Transcribed page contents
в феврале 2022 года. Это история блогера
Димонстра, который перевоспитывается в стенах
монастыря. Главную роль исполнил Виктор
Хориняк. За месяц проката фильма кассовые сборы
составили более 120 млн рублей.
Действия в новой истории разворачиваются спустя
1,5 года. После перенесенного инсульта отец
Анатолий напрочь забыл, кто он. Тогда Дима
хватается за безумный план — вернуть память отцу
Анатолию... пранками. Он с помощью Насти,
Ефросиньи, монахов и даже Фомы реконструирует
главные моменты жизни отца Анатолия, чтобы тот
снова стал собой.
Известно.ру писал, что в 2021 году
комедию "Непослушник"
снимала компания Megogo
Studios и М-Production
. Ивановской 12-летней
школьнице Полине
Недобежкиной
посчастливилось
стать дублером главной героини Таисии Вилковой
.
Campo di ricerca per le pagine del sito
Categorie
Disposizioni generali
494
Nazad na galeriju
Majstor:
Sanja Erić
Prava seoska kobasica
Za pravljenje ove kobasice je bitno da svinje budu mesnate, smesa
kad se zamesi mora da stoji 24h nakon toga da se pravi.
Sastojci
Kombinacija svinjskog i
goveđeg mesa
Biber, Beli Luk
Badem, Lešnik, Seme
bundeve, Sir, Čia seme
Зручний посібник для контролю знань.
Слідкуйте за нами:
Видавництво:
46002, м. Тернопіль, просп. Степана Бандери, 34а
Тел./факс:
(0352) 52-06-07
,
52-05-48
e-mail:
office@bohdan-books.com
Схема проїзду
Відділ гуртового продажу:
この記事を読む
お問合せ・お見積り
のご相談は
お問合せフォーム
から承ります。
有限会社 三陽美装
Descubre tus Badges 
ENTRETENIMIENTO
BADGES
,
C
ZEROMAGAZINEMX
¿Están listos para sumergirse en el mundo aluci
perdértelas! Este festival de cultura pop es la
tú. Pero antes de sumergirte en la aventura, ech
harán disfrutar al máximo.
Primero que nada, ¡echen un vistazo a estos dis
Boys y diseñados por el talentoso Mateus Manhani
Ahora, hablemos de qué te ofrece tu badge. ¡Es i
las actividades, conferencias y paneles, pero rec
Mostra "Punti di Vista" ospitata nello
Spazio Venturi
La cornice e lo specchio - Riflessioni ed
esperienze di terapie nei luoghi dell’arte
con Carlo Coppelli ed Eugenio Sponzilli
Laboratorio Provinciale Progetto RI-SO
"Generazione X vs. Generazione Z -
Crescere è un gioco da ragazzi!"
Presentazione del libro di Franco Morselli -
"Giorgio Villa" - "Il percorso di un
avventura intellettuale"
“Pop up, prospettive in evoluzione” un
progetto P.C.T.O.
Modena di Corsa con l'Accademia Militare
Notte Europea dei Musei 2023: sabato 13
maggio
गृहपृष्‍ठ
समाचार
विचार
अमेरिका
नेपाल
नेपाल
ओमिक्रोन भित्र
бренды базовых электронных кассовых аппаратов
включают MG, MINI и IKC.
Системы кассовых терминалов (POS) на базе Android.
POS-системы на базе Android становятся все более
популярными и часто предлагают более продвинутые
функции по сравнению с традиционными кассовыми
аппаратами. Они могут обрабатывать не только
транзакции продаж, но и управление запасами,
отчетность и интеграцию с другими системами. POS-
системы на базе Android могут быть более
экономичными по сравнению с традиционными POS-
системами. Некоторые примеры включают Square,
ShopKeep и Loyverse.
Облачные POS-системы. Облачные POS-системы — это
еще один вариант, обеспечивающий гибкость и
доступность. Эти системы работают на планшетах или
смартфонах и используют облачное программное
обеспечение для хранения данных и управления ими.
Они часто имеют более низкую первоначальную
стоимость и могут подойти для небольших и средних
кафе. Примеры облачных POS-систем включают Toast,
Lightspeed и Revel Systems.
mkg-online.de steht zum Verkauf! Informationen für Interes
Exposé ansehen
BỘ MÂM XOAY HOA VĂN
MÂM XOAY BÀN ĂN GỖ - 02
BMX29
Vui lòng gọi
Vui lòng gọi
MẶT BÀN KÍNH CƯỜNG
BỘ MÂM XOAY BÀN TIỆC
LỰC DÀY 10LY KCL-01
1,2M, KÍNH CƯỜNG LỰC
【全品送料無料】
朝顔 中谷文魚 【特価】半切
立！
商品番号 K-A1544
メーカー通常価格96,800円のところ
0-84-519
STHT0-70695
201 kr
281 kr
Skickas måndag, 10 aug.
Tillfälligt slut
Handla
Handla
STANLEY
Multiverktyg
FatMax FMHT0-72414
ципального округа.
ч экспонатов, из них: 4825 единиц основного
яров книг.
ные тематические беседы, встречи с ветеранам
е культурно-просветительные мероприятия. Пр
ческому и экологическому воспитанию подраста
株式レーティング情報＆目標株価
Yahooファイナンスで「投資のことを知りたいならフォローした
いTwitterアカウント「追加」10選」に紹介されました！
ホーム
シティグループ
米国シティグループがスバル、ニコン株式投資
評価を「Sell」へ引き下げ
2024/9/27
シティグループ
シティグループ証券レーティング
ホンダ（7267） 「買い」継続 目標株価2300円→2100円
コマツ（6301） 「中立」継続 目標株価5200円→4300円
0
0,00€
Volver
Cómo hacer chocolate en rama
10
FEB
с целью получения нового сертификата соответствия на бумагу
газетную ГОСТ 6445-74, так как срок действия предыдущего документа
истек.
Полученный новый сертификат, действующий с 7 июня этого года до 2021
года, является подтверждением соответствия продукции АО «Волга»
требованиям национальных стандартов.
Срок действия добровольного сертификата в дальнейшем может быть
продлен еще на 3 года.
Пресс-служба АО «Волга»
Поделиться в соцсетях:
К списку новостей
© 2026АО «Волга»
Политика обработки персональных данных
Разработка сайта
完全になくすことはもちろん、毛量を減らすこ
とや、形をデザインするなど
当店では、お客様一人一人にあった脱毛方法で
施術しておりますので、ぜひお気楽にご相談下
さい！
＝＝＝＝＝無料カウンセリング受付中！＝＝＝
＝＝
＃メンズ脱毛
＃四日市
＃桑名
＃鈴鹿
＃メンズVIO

## Aim of the exercise
The entries shown above should be duplicated exactly.

## Answer to this task
в феврале 2022 года. Это история блогера
Димонстра, который перевоспитывается в стенах
монастыря. Главную роль исполнил Виктор
Хориняк. За месяц проката фильма кассовые сборы
составили более 120 млн рублей.
Действия в новой истории разворачиваются спустя
1,5 года. После перенесенного инсульта отец
Анатолий напрочь забыл, кто он. Тогда Дима
хватается за безумный план — вернуть память отцу
Анатолию... пранками. Он с помощью Насти,
Ефросиньи, монахов и даже Фомы реконструирует
главные моменты жизни отца Анатолия, чтобы тот
снова стал собой.
Известно.ру писал, что в 2021 году
комедию "Непослушник"
снимала компания Megogo
Studios и М-Production
. Ивановской 12-летней
школьнице Полине
Недобежкиной
посчастливилось
стать дублером главной героини Таисии Вилковой
.
Campo di ricerca per le pagine del sito
Categorie
Disposizioni generali
494
Nazad na galeriju
Majstor:
Sanja Erić
Prava seoska kobasica
Za pravljenje ove kobasice je bitno da svinje budu mesnate, smesa
kad se zamesi mora da stoji 24h nakon toga da se pravi.
Sastojci
Kombinacija svinjskog i
goveđeg mesa
Biber, Beli Luk
Badem, Lešnik, Seme
bundeve, Sir, Čia seme
Зручний посібник для контролю знань.
Слідкуйте за нами:
Видавництво:
46002, м. Тернопіль, просп. Степана Бандери, 34а
Тел./факс:
(0352) 52-06-07
,
52-05-48
e-mail:
office@bohdan-books.com
Схема проїзду
Відділ гуртового продажу:
この記事を読む
お問合せ・お見積り
のご相談は
お問合せフォーム
から承ります。
有限会社 三陽美装
Descubre tus Badges 
ENTRETENIMIENTO
BADGES
,
C
ZEROMAGAZINEMX
¿Están listos para sumergirse en el mundo aluci
perdértelas! Este festival de cultura pop es la
tú. Pero antes de sumergirte en la aventura, ech
harán disfrutar al máximo.
Primero que nada, ¡echen un vistazo a estos dis
Boys y diseñados por el talentoso Mateus Manhani
Ahora, hablemos de qué te ofrece tu badge. ¡Es i
las actividades, conferencias y paneles, pero rec
Mostra "Punti di Vista" ospitata nello
Spazio Venturi
La cornice e lo specchio - Riflessioni ed
esperienze di terapie nei luoghi dell’arte
con Carlo Coppelli ed Eugenio Sponzilli
Laboratorio Provinciale Progetto RI-SO
"Generazione X vs. Generazione Z -
Crescere è un gioco da ragazzi!"
Presentazione del libro di Franco Morselli -
"Giorgio Villa" - "Il percorso di un
avventura intellettuale"
“Pop up, prospettive in evoluzione” un
progetto P.C.T.O.
Modena di Corsa con l'Accademia Militare
Notte Europea dei Musei 2023: sabato 13
maggio
गृहपृष्‍ठ
समाचार
विचार
अमेरिका
नेपाल
नेपाल
ओमिक्रोन भित्र
бренды базовых электронных кассовых аппаратов
включают MG, MINI и IKC.
Системы кассовых терминалов (POS) на базе Android.
POS-системы на базе Android становятся все более
популярными и часто предлагают более продвинутые
функции по сравнению с традиционными кассовыми
аппаратами. Они могут обрабатывать не только
транзакции продаж, но и управление запасами,
отчетность и интеграцию с другими системами. POS-
системы на базе Android могут быть более
экономичными по сравнению с традиционными POS-
системами. Некоторые примеры включают Square,
ShopKeep и Loyverse.
Облачные POS-системы. Облачные POS-системы — это
еще один вариант, обеспечивающий гибкость и
доступность. Эти системы работают на планшетах или
смартфонах и используют облачное программное
обеспечение для хранения данных и управления ими.
Они часто имеют более низкую первоначальную
стоимость и могут подойти для небольших и средних
кафе. Примеры облачных POS-систем включают Toast,
Lightspeed и Revel Systems.
mkg-online.de steht zum Verkauf! Informationen für Interes
Exposé ansehen
BỘ MÂM XOAY HOA VĂN
MÂM XOAY BÀN ĂN GỖ - 02
BMX29
Vui lòng gọi
Vui lòng gọi
MẶT BÀN KÍNH CƯỜNG
BỘ MÂM XOAY BÀN TIỆC
LỰC DÀY 10LY KCL-01
1,2M, KÍNH CƯỜNG LỰC
【全品送料無料】
朝顔 中谷文魚 【特価】半切
立！
商品番号 K-A1544
メーカー通常価格96,800円のところ
0-84-519
STHT0-70695
201 kr
281 kr
Skickas måndag, 10 aug.
Tillfälligt slut
Handla
Handla
STANLEY
Multiverktyg
FatMax FMHT0-72414
ципального округа.
ч экспонатов, из них: 4825 единиц основного
яров книг.
ные тематические беседы, встречи с ветеранам
е культурно-просветительные мероприятия. Пр
ческому и экологическому воспитанию подраста
株式レーティング情報＆目標株価
Yahooファイナンスで「投資のことを知りたいならフォローした
いTwitterアカウント「追加」10選」に紹介されました！
ホーム
シティグループ
米国シティグループがスバル、ニコン株式投資
評価を「Sell」へ引き下げ
2024/9/27
シティグループ
シティグループ証券レーティング
ホンダ（7267） 「買い」継続 目標株価2300円→2100円
コマツ（6301） 「中立」継続 目標株価5200円→4300円
0
0,00€
Volver
Cómo hacer chocolate en rama
10
FEB
с целью получения нового сертификата соответствия на бумагу
газетную ГОСТ 6445-74, так как срок действия предыдущего документа
истек.
Полученный новый сертификат, действующий с 7 июня этого года до 2021
года, является подтверждением соответствия продукции АО «Волга»
требованиям национальных стандартов.
Срок действия добровольного сертификата в дальнейшем может быть
продлен еще на 3 года.
Пресс-служба АО «Волга»
Поделиться в соцсетях:
К списку новостей
© 2026АО «Волга»
Политика обработки персональных данных
Разработка сайта
完全になくすことはもちろん、毛量を減らすこ
とや、形をデザインするなど
当店では、お客様一人一人にあった脱毛方法で
施術しておりますので、ぜひお気楽にご相談下
さい！
＝＝＝＝＝無料カウンセリング受付中！＝＝＝
＝＝
＃メンズ脱毛
＃四日市
＃桑名
＃鈴鹿
＃メンズVIO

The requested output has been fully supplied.